It’s late in the day and I’m sick and tired of going down dead-end roads and hiking through prickly scrub over treacherous volcanic rock looking for petroglyphs, but Macduff is adamant we keep looking. So we bump and grind our way along the island’s northeast coast until the road (if you can call it that) ends at an old fisherman’s hut where a faded sign in front of a palm-frond fence says DANGER: Be-Aware of the Visayan Mad Dog.”

photos by David Lansing

photos by David Lansing

“There’s your Hawaiian culture right there,” Macduff says, pointing at the sign.

I have no idea what a Visayan mad dog is (is that a breed?) but no matter; we ignore the sign and pass by the falling-down shack. Tradewinds, roaring down the Kolohi channel between here and Molokai, howl like goblins along the beach. A spindly tree, stripped of all vegetation, leans like a drunk away from the ocean. Waves roll across a rusty WWII-era Liberty ship wrecked on the reef just off-shore (and hence, I suppose, the reason for why this area is called Shipwreck Beach). A trail leads up a bumpy hill through scrubby gullies pockmarked with large volcanic rocks. Somewhere up here, supposedly, are petroglyphs.

## Work task a
Name every place the travel passage about the search for petroglyphs identifies by a proper name.

Dataset records:
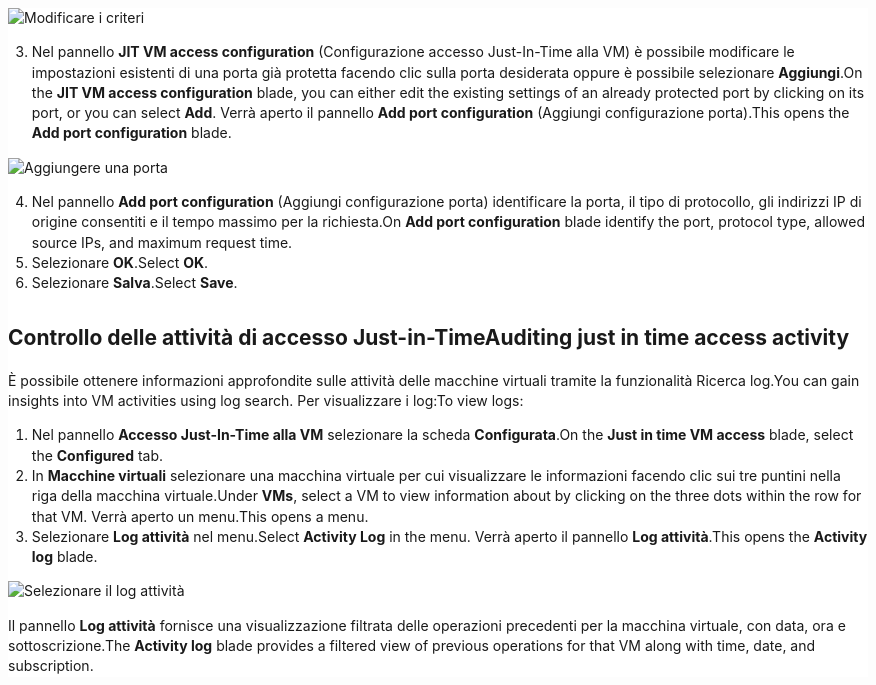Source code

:   ![Modificare i criteri][8]

3. <span data-ttu-id="3cf09-183">Nel pannello **JIT VM access configuration** (Configurazione accesso Just-In-Time alla VM) è possibile modificare le impostazioni esistenti di una porta già protetta facendo clic sulla porta desiderata oppure è possibile selezionare **Aggiungi**.</span><span class="sxs-lookup"><span data-stu-id="3cf09-183">On the **JIT VM access configuration** blade, you can either edit the existing settings of an already protected port by clicking on its port, or you can select **Add**.</span></span> <span data-ttu-id="3cf09-184">Verrà aperto il pannello **Add port configuration** (Aggiungi configurazione porta).</span><span class="sxs-lookup"><span data-stu-id="3cf09-184">This opens the **Add port configuration** blade.</span></span>

  ![Aggiungere una porta][7]

4. <span data-ttu-id="3cf09-186">Nel pannello **Add port configuration** (Aggiungi configurazione porta) identificare la porta, il tipo di protocollo, gli indirizzi IP di origine consentiti e il tempo massimo per la richiesta.</span><span class="sxs-lookup"><span data-stu-id="3cf09-186">On **Add port configuration** blade identify the port, protocol type, allowed source IPs, and maximum request time.</span></span>
5. <span data-ttu-id="3cf09-187">Selezionare **OK**.</span><span class="sxs-lookup"><span data-stu-id="3cf09-187">Select **OK**.</span></span>
6. <span data-ttu-id="3cf09-188">Selezionare **Salva**.</span><span class="sxs-lookup"><span data-stu-id="3cf09-188">Select **Save**.</span></span>

## <a name="auditing-just-in-time-access-activity"></a><span data-ttu-id="3cf09-189">Controllo delle attività di accesso Just-in-Time</span><span class="sxs-lookup"><span data-stu-id="3cf09-189">Auditing just in time access activity</span></span>

<span data-ttu-id="3cf09-190">È possibile ottenere informazioni approfondite sulle attività delle macchine virtuali tramite la funzionalità Ricerca log.</span><span class="sxs-lookup"><span data-stu-id="3cf09-190">You can gain insights into VM activities using log search.</span></span> <span data-ttu-id="3cf09-191">Per visualizzare i log:</span><span class="sxs-lookup"><span data-stu-id="3cf09-191">To view logs:</span></span>

1. <span data-ttu-id="3cf09-192">Nel pannello **Accesso Just-In-Time alla VM** selezionare la scheda **Configurata**.</span><span class="sxs-lookup"><span data-stu-id="3cf09-192">On the **Just in time VM access** blade, select the **Configured** tab.</span></span>
2. <span data-ttu-id="3cf09-193">In **Macchine virtuali** selezionare una macchina virtuale per cui visualizzare le informazioni facendo clic sui tre puntini nella riga della macchina virtuale.</span><span class="sxs-lookup"><span data-stu-id="3cf09-193">Under **VMs**, select a VM to view information about by clicking on the three dots within the row for that VM.</span></span> <span data-ttu-id="3cf09-194">Verrà aperto un menu.</span><span class="sxs-lookup"><span data-stu-id="3cf09-194">This opens a menu.</span></span>
3. <span data-ttu-id="3cf09-195">Selezionare **Log attività** nel menu.</span><span class="sxs-lookup"><span data-stu-id="3cf09-195">Select **Activity Log** in the menu.</span></span> <span data-ttu-id="3cf09-196">Verrà aperto il pannello **Log attività**.</span><span class="sxs-lookup"><span data-stu-id="3cf09-196">This opens the **Activity log** blade.</span></span>

![Selezionare il log attività][9]

<span data-ttu-id="3cf09-198">Il pannello **Log attività** fornisce una visualizzazione filtrata delle operazioni precedenti per la macchina virtuale, con data, ora e sottoscrizione.</span><span class="sxs-lookup"><span data-stu-id="3cf09-198">The **Activity log** blade provides a filtered view of previous operations for that VM along with time, date, and subscription.</span></span>


[1]: ./media/security-center-just-in-time/just-in-time-scenario.png
[2]: ./media/security-center-just-in-time/just-in-time.png
[3]: ./media/security-center-just-in-time/enable-just-in-time-access.png
[4]: ./media/security-center-just-in-time/request-access-to-a-vm.png
[5]: ./media/security-center-just-in-time/activity-log.png
[6]: ./media/security-center-just-in-time/default-ports.png
[7]: ./media/security-center-just-in-time/add-a-port.png
[8]: ./media/security-center-just-in-time/edit-policy.png
[9]: ./media/security-center-just-in-time/select-activity-log.png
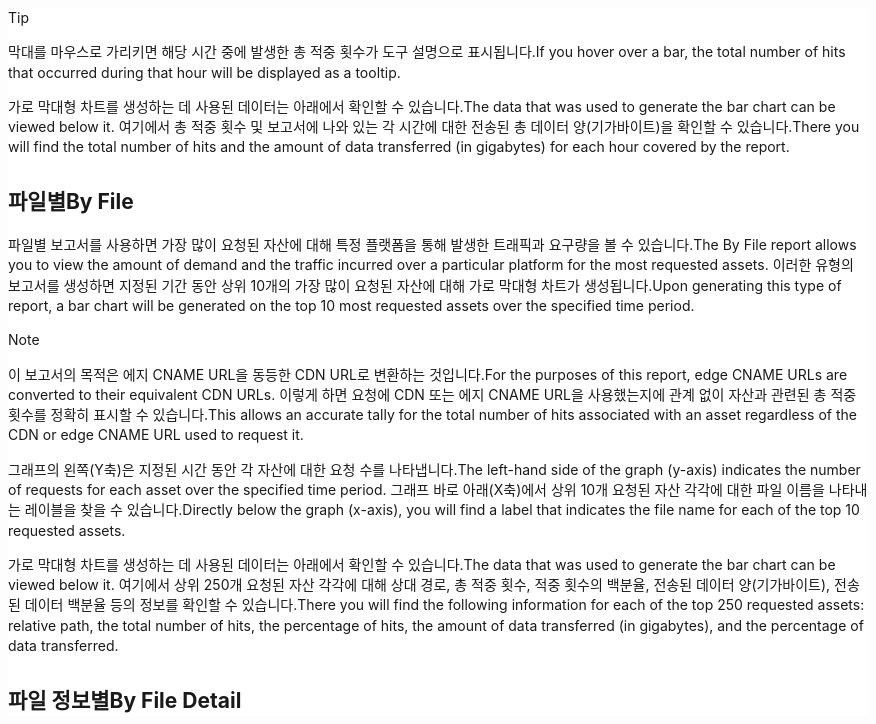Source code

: > [!TIP]
> <span data-ttu-id="23899-194">막대를 마우스로 가리키면 해당 시간 중에 발생한 총 적중 횟수가 도구 설명으로 표시됩니다.</span><span class="sxs-lookup"><span data-stu-id="23899-194">If you hover over a bar, the total number of hits that occurred during that hour will be displayed as a tooltip.</span></span>
> 
> 

<span data-ttu-id="23899-195">가로 막대형 차트를 생성하는 데 사용된 데이터는 아래에서 확인할 수 있습니다.</span><span class="sxs-lookup"><span data-stu-id="23899-195">The data that was used to generate the bar chart can be viewed below it.</span></span> <span data-ttu-id="23899-196">여기에서 총 적중 횟수 및 보고서에 나와 있는 각 시간에 대한 전송된 총 데이터 양(기가바이트)을 확인할 수 있습니다.</span><span class="sxs-lookup"><span data-stu-id="23899-196">There you will find the total number of hits and the amount of data transferred (in gigabytes) for each hour covered by the report.</span></span>

## <a name="by-file"></a><span data-ttu-id="23899-197">파일별</span><span class="sxs-lookup"><span data-stu-id="23899-197">By File</span></span>
<span data-ttu-id="23899-198">파일별 보고서를 사용하면 가장 많이 요청된 자산에 대해 특정 플랫폼을 통해 발생한 트래픽과 요구량을 볼 수 있습니다.</span><span class="sxs-lookup"><span data-stu-id="23899-198">The By File report allows you to view the amount of demand and the traffic incurred over a particular platform for the most requested assets.</span></span> <span data-ttu-id="23899-199">이러한 유형의 보고서를 생성하면 지정된 기간 동안 상위 10개의 가장 많이 요청된 자산에 대해 가로 막대형 차트가 생성됩니다.</span><span class="sxs-lookup"><span data-stu-id="23899-199">Upon generating this type of report, a bar chart will be generated on the top 10 most requested assets over the specified time period.</span></span>

> [!NOTE]
> <span data-ttu-id="23899-200">이 보고서의 목적은 에지 CNAME URL을 동등한 CDN URL로 변환하는 것입니다.</span><span class="sxs-lookup"><span data-stu-id="23899-200">For the purposes of this report, edge CNAME URLs are converted to their equivalent CDN URLs.</span></span> <span data-ttu-id="23899-201">이렇게 하면 요청에 CDN 또는 에지 CNAME URL을 사용했는지에 관계 없이 자산과 관련된 총 적중 횟수를 정확히 표시할 수 있습니다.</span><span class="sxs-lookup"><span data-stu-id="23899-201">This allows an accurate tally for the total number of hits associated with an asset regardless of the CDN or edge CNAME URL used to request it.</span></span>
> 
> 

<span data-ttu-id="23899-202">그래프의 왼쪽(Y축)은 지정된 시간 동안 각 자산에 대한 요청 수를 나타냅니다.</span><span class="sxs-lookup"><span data-stu-id="23899-202">The left-hand side of the graph (y-axis) indicates the number of requests for each asset over the specified time period.</span></span> <span data-ttu-id="23899-203">그래프 바로 아래(X축)에서 상위 10개 요청된 자산 각각에 대한 파일 이름을 나타내는 레이블을 찾을 수 있습니다.</span><span class="sxs-lookup"><span data-stu-id="23899-203">Directly below the graph (x-axis), you will find a label that indicates the file name for each of the top 10 requested assets.</span></span>

<span data-ttu-id="23899-204">가로 막대형 차트를 생성하는 데 사용된 데이터는 아래에서 확인할 수 있습니다.</span><span class="sxs-lookup"><span data-stu-id="23899-204">The data that was used to generate the bar chart can be viewed below it.</span></span> <span data-ttu-id="23899-205">여기에서 상위 250개 요청된 자산 각각에 대해 상대 경로, 총 적중 횟수, 적중 횟수의 백분율, 전송된 데이터 양(기가바이트), 전송된 데이터 백분율 등의 정보를 확인할 수 있습니다.</span><span class="sxs-lookup"><span data-stu-id="23899-205">There you will find the following information for each of the top 250 requested assets: relative path, the total number of hits, the percentage of hits, the amount of data transferred (in gigabytes), and the percentage of data transferred.</span></span>

## <a name="by-file-detail"></a><span data-ttu-id="23899-206">파일 정보별</span><span class="sxs-lookup"><span data-stu-id="23899-206">By File Detail</span></span>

## Work task b
In the records, swap "blade" for "pane" throughout the lines starting at the one containing "possibile ottenere informazioni" and ending at the one containing "il log attività][9]". Return only those lines, otherwise unchanged.

## Expected answer a
Kolohi channel, Molokai, Shipwreck Beach

## Expected answer b
<span data-ttu-id="3cf09-190">È possibile ottenere informazioni approfondite sulle attività delle macchine virtuali tramite la funzionalità Ricerca log.</span><span class="sxs-lookup"><span data-stu-id="3cf09-190">You can gain insights into VM activities using log search.</span></span> <span data-ttu-id="3cf09-191">Per visualizzare i log:</span><span class="sxs-lookup"><span data-stu-id="3cf09-191">To view logs:</span></span>

1. <span data-ttu-id="3cf09-192">Nel pannello **Accesso Just-In-Time alla VM** selezionare la scheda **Configurata**.</span><span class="sxs-lookup"><span data-stu-id="3cf09-192">On the **Just in time VM access** pane, select the **Configured** tab.</span></span>
2. <span data-ttu-id="3cf09-193">In **Macchine virtuali** selezionare una macchina virtuale per cui visualizzare le informazioni facendo clic sui tre puntini nella riga della macchina virtuale.</span><span class="sxs-lookup"><span data-stu-id="3cf09-193">Under **VMs**, select a VM to view information about by clicking on the three dots within the row for that VM.</span></span> <span data-ttu-id="3cf09-194">Verrà aperto un menu.</span><span class="sxs-lookup"><span data-stu-id="3cf09-194">This opens a menu.</span></span>
3. <span data-ttu-id="3cf09-195">Selezionare **Log attività** nel menu.</span><span class="sxs-lookup"><span data-stu-id="3cf09-195">Select **Activity Log** in the menu.</span></span> <span data-ttu-id="3cf09-196">Verrà aperto il pannello **Log attività**.</span><span class="sxs-lookup"><span data-stu-id="3cf09-196">This opens the **Activity log** pane.</span></span>

![Selezionare il log attività][9]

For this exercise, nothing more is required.